Dataset excerpts
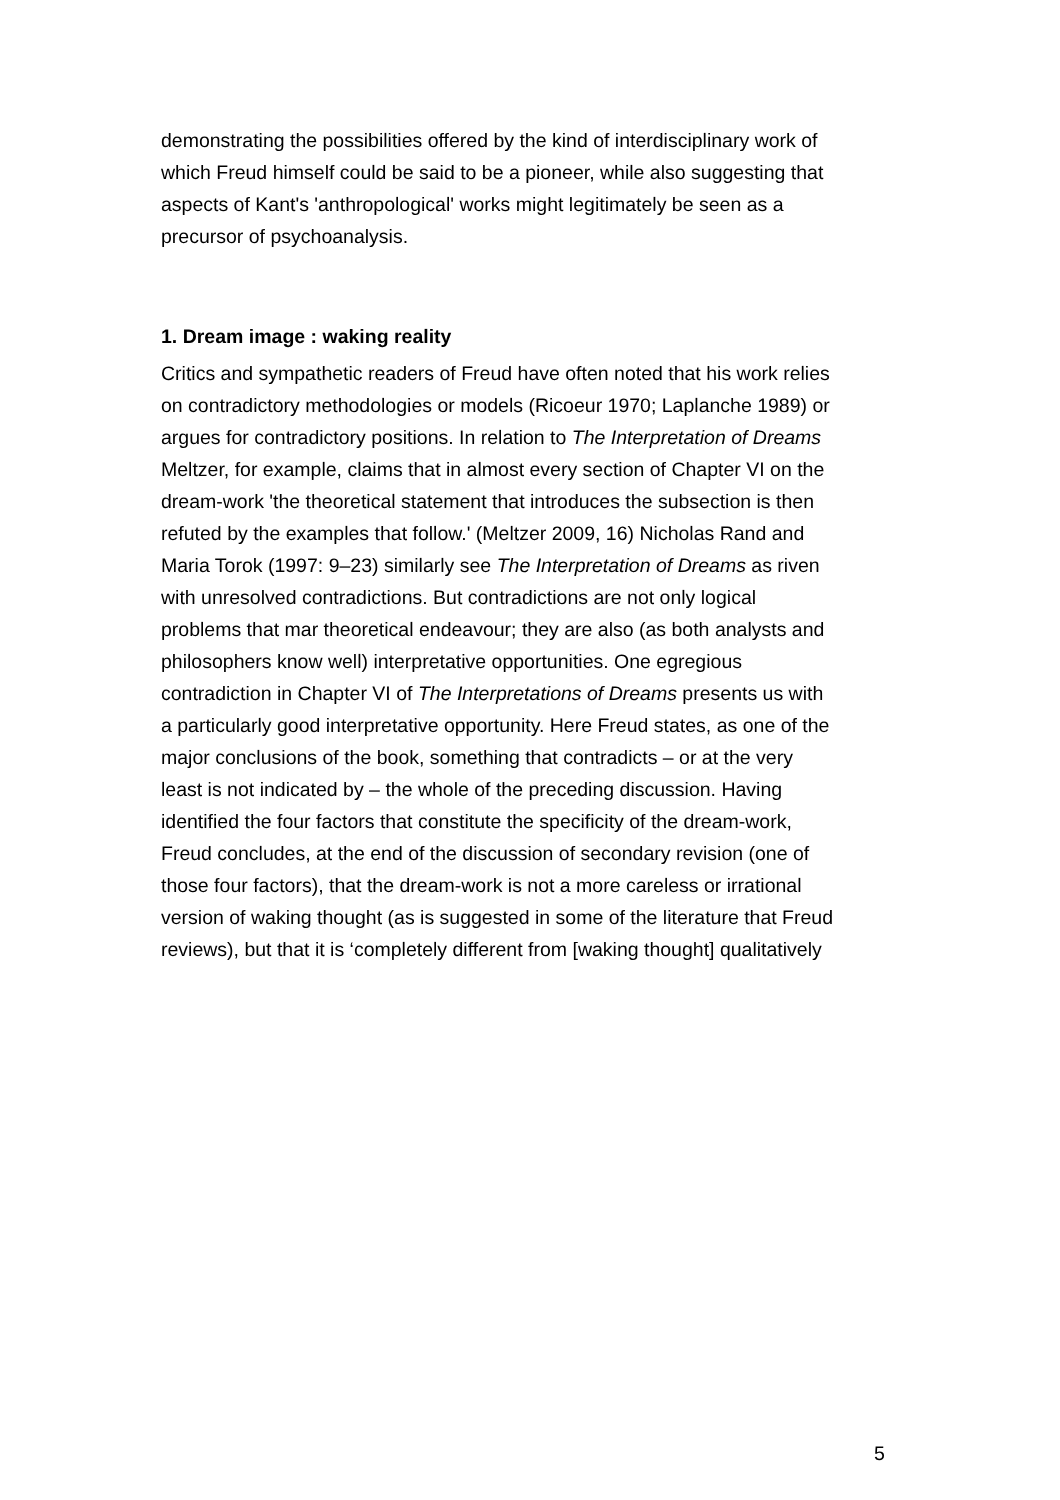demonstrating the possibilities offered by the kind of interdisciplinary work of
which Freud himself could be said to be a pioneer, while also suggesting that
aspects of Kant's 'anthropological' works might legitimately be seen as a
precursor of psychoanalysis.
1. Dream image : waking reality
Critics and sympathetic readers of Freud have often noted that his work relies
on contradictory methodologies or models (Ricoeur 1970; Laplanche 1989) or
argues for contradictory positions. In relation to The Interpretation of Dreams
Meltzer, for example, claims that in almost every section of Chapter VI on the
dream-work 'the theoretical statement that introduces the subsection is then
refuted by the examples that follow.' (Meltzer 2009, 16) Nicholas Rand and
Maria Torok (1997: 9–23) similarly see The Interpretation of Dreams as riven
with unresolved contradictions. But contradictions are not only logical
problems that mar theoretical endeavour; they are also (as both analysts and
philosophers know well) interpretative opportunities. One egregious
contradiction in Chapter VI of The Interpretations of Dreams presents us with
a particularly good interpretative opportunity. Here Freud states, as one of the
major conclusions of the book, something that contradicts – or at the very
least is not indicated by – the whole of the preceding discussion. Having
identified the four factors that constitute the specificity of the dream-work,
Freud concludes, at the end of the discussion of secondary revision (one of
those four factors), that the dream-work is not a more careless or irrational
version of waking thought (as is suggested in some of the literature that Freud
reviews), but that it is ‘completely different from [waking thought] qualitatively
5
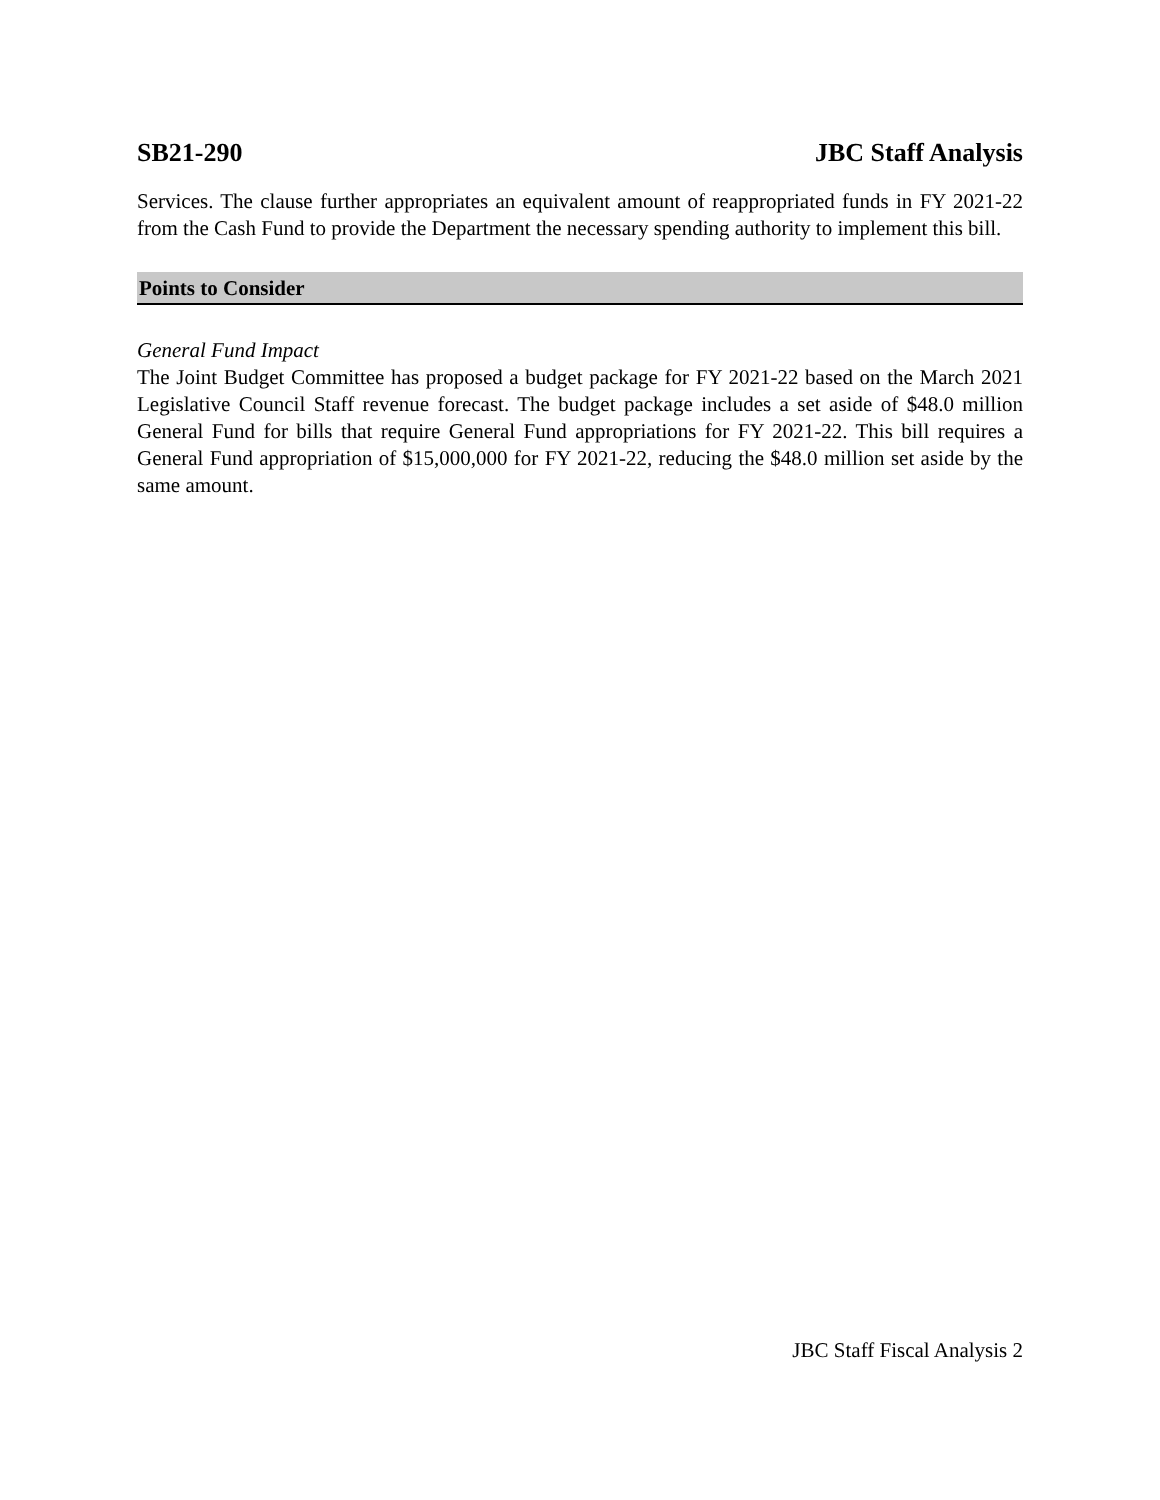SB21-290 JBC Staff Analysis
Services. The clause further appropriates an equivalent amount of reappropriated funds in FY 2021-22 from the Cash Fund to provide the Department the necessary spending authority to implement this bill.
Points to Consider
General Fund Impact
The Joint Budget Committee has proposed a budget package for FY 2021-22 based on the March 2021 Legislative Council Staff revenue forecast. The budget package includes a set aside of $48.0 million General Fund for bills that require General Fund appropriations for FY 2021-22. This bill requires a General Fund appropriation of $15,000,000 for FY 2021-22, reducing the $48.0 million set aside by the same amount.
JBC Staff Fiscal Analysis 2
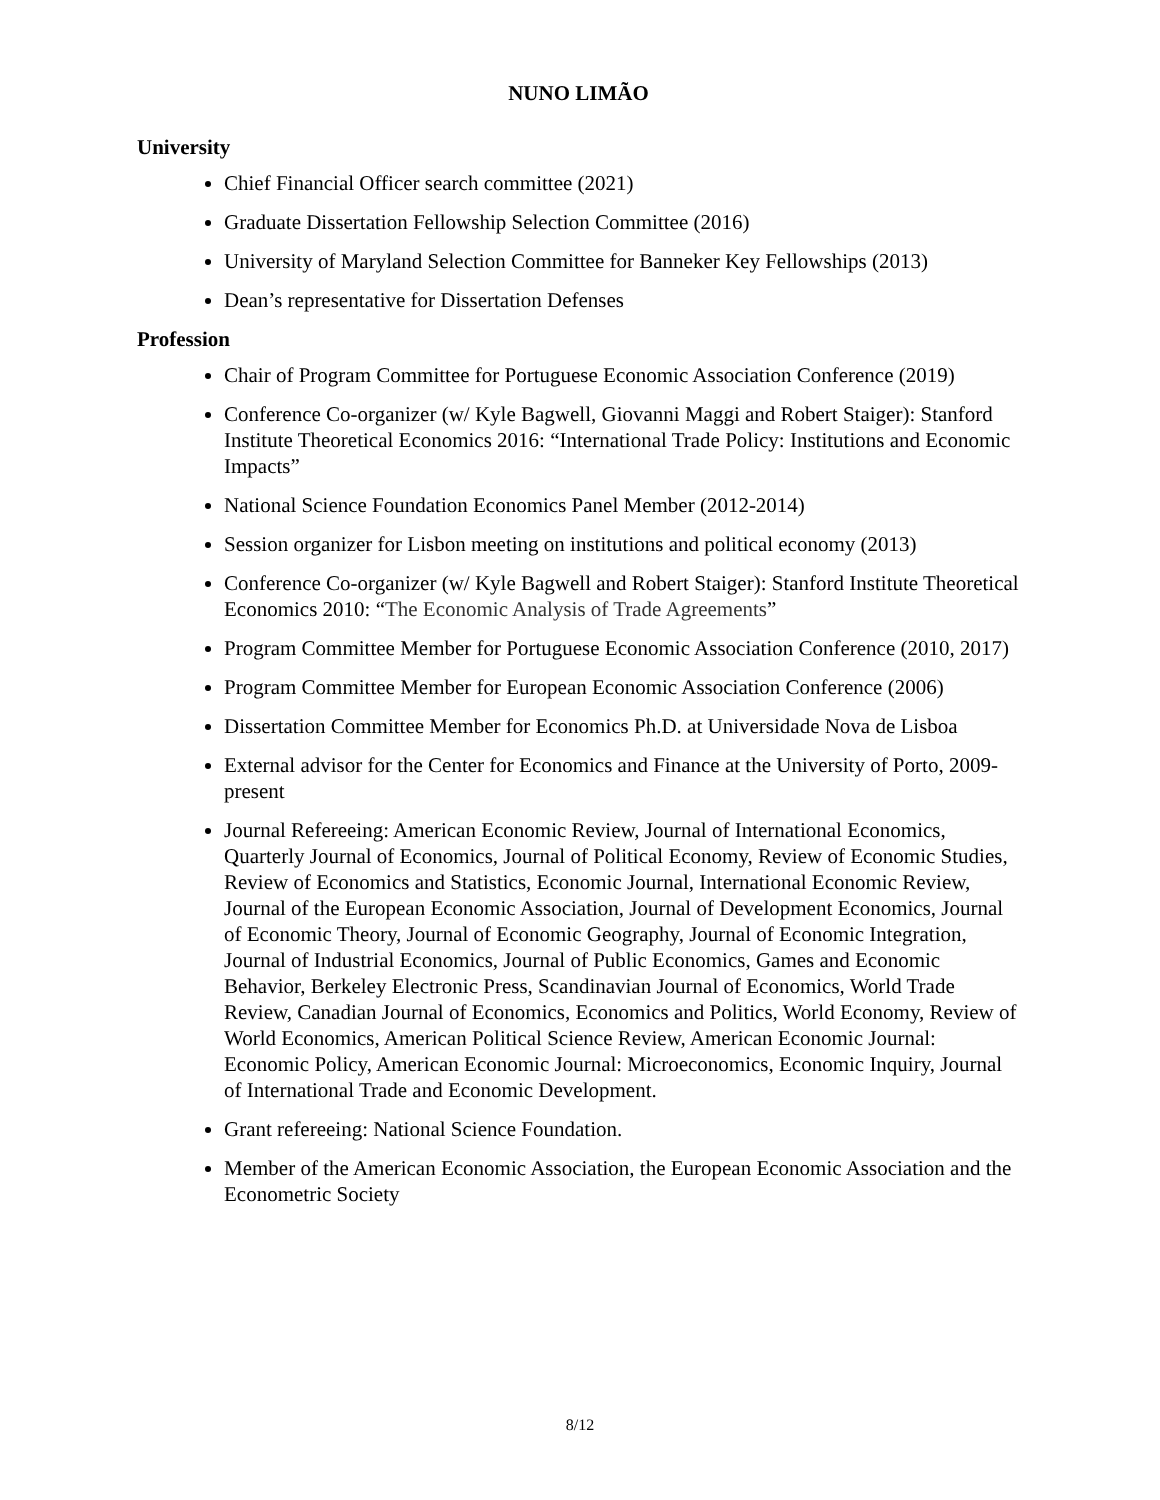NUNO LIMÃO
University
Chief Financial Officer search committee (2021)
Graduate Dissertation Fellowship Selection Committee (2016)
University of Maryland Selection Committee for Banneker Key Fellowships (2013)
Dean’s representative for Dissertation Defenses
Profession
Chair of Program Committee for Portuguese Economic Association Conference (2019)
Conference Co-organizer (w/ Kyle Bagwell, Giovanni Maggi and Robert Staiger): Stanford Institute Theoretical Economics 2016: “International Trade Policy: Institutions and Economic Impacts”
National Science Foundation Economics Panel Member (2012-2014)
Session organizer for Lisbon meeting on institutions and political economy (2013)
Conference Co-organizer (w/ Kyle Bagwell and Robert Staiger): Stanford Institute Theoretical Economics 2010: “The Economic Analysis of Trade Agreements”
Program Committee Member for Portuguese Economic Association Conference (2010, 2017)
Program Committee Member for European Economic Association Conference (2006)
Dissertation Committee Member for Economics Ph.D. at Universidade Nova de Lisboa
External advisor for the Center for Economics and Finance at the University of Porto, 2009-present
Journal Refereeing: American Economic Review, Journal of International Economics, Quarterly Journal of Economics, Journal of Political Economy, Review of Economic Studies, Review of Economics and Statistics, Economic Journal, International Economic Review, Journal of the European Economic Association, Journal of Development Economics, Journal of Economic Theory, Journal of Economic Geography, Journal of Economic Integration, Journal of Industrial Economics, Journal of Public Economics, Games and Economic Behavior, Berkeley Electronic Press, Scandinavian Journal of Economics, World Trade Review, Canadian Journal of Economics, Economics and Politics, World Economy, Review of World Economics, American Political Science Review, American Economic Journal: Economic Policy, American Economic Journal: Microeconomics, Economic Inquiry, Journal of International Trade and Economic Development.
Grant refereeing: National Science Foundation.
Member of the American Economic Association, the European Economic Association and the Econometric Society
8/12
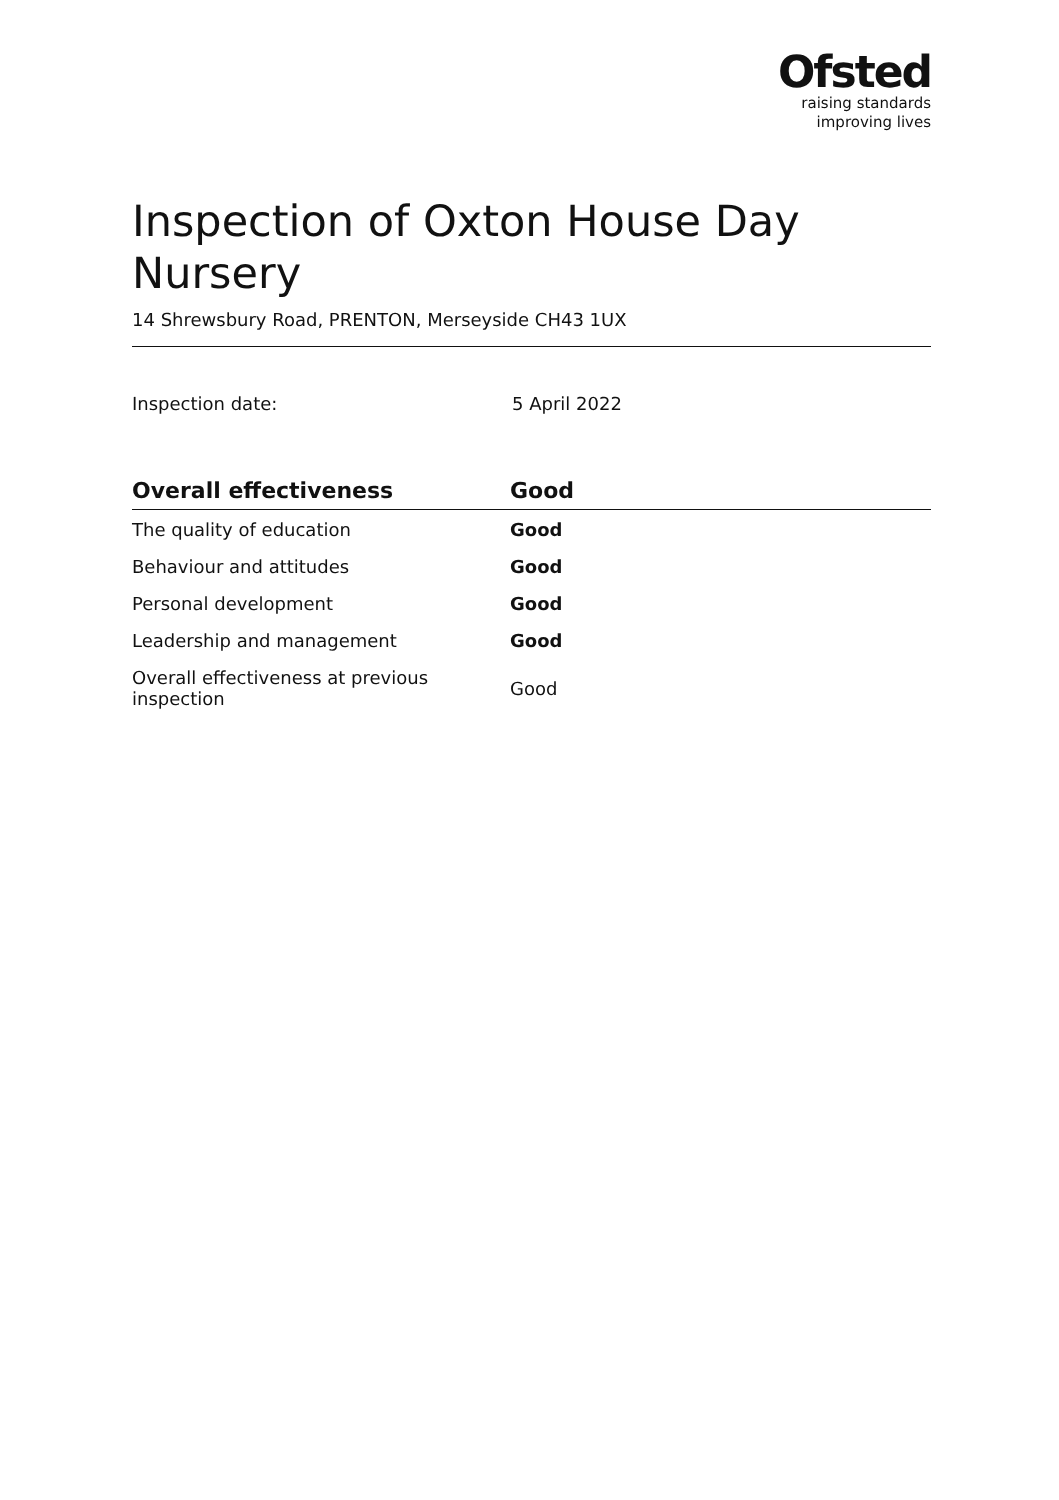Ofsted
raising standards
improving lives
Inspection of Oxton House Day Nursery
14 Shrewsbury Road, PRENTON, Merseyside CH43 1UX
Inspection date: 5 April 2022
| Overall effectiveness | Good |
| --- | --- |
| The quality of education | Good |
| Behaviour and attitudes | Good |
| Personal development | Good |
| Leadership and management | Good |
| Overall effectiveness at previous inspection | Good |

> PROBLEM TO WORK ON
Your answer should consist of each line above in which "Member" appears.

> EXPECTED ANSWER
National Science Foundation Economics Panel Member (2012-2014)
Program Committee Member for Portuguese Economic Association Conference (2010, 2017)
Program Committee Member for European Economic Association Conference (2006)
Dissertation Committee Member for Economics Ph.D. at Universidade Nova de Lisboa
Member of the American Economic Association, the European Economic Association and the Econometric Society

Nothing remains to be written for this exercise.